# wtp trust or kink doyle...which one?



## LCA (Apr 12, 2009)

Alright so I'm leaning more towards the wtp trust cause it's cheaper lighter and a better fit but I know how good Kink is so I wanted some input before I buy. there only 20 bucks apart.

Details and Specs for We The People Trust Bike 2010:

Full chromoly frame with removable brake mounts and cable guides, integrated headtube drilled fro gyro tabs, 1-1/8" chromoly fork, 2-pc chromoly bars with 8.2" rise, WTP El Barrio grips, Salt Pro front load stem, Salt Moto brake and lever, Salt Expert L/R 3-pc tubular cranks with sealed Mid BB, Salt 25T chainwheel, Salt sealed cassette with 9T driver, 3/8" sealed front hub, Salt 36H double-wall rims, PC pedals, WTP Padded Pivotal seat, Salt Pivotal post combo, Salt tires and 2 steel pegs. 21" toptube (24.9 lbs)

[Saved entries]
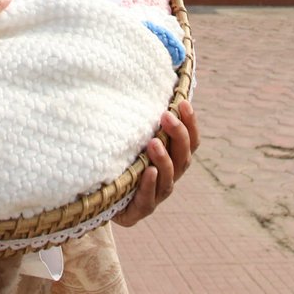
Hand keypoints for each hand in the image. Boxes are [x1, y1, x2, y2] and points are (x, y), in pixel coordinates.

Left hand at [113, 100, 198, 226]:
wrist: (102, 201)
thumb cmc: (122, 163)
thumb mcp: (133, 140)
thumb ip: (143, 122)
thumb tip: (148, 84)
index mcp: (173, 161)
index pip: (190, 142)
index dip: (190, 124)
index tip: (183, 103)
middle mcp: (169, 177)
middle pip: (183, 157)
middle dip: (178, 136)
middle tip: (167, 117)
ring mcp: (156, 195)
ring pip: (169, 178)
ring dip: (163, 159)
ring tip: (153, 142)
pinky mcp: (140, 210)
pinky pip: (148, 199)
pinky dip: (148, 185)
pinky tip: (148, 171)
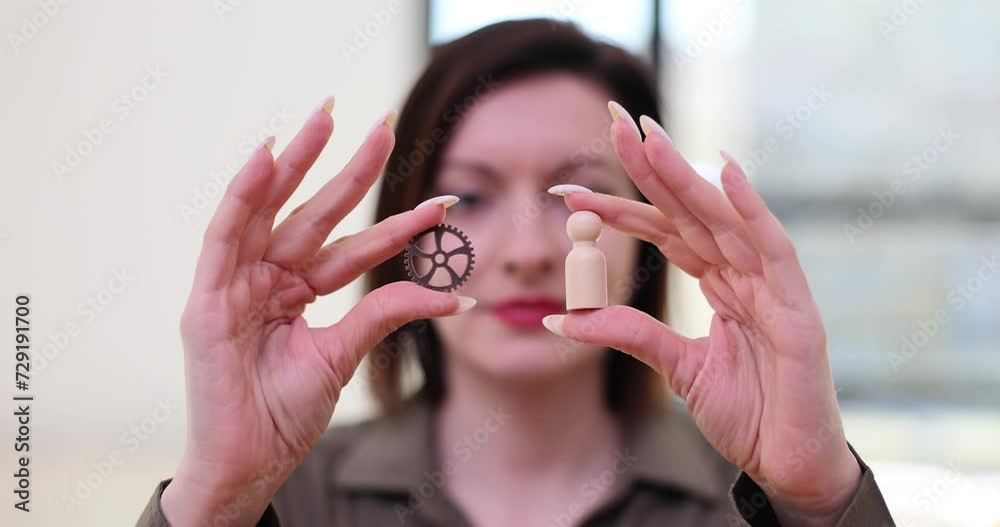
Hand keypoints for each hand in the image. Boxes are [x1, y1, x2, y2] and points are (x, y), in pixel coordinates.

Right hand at [161, 99, 470, 525]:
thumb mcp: (344, 353)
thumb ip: (386, 314)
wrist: (247, 462)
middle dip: (348, 168)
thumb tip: (455, 297)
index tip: (442, 202)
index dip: (395, 223)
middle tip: (384, 123)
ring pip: (270, 208)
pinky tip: (267, 154)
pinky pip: (225, 234)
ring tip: (329, 115)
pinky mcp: (207, 297)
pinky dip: (243, 193)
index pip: (353, 246)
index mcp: (297, 290)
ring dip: (297, 160)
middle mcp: (267, 277)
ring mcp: (235, 283)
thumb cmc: (284, 413)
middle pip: (313, 212)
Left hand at [544, 104, 860, 523]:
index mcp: (720, 283)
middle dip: (651, 167)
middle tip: (612, 122)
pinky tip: (724, 172)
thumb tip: (560, 316)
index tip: (572, 188)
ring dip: (685, 177)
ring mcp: (773, 288)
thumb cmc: (747, 414)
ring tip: (649, 138)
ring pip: (723, 219)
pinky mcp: (797, 311)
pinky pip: (774, 251)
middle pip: (690, 210)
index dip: (623, 205)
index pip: (665, 232)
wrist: (788, 464)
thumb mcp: (676, 367)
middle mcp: (744, 275)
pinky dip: (751, 211)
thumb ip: (628, 333)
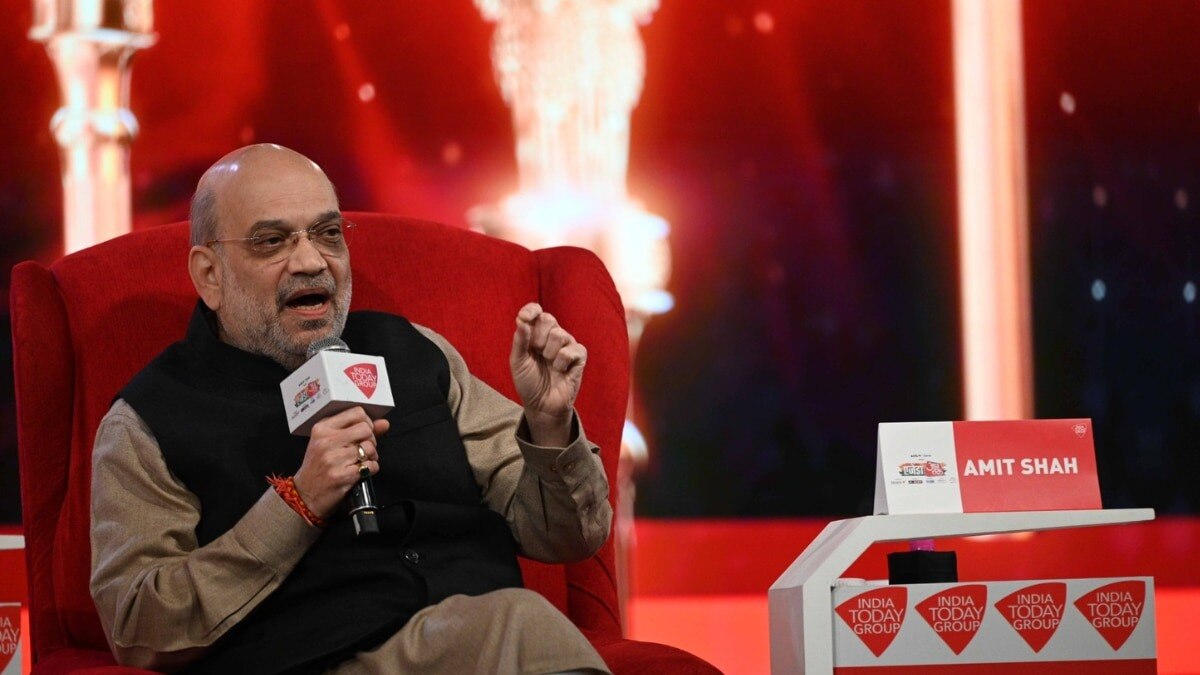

» INSTRUCTIONS FOR THE TASK:
Please quote the forum post comparing the WTP Trust and Kink Doyle bikes in full, word for word.

» RESULT:
# wtp trust or kink doyle...which one?



## LCA (Apr 12, 2009)

Alright so I'm leaning more towards the wtp trust cause it's cheaper lighter and a better fit but I know how good Kink is so I wanted some input before I buy. there only 20 bucks apart.

Details and Specs for We The People Trust Bike 2010:

Full chromoly frame with removable brake mounts and cable guides, integrated headtube drilled fro gyro tabs, 1-1/8" chromoly fork, 2-pc chromoly bars with 8.2" rise, WTP El Barrio grips, Salt Pro front load stem, Salt Moto brake and lever, Salt Expert L/R 3-pc tubular cranks with sealed Mid BB, Salt 25T chainwheel, Salt sealed cassette with 9T driver, 3/8" sealed front hub, Salt 36H double-wall rims, PC pedals, WTP Padded Pivotal seat, Salt Pivotal post combo, Salt tires and 2 steel pegs. 21" toptube (24.9 lbs)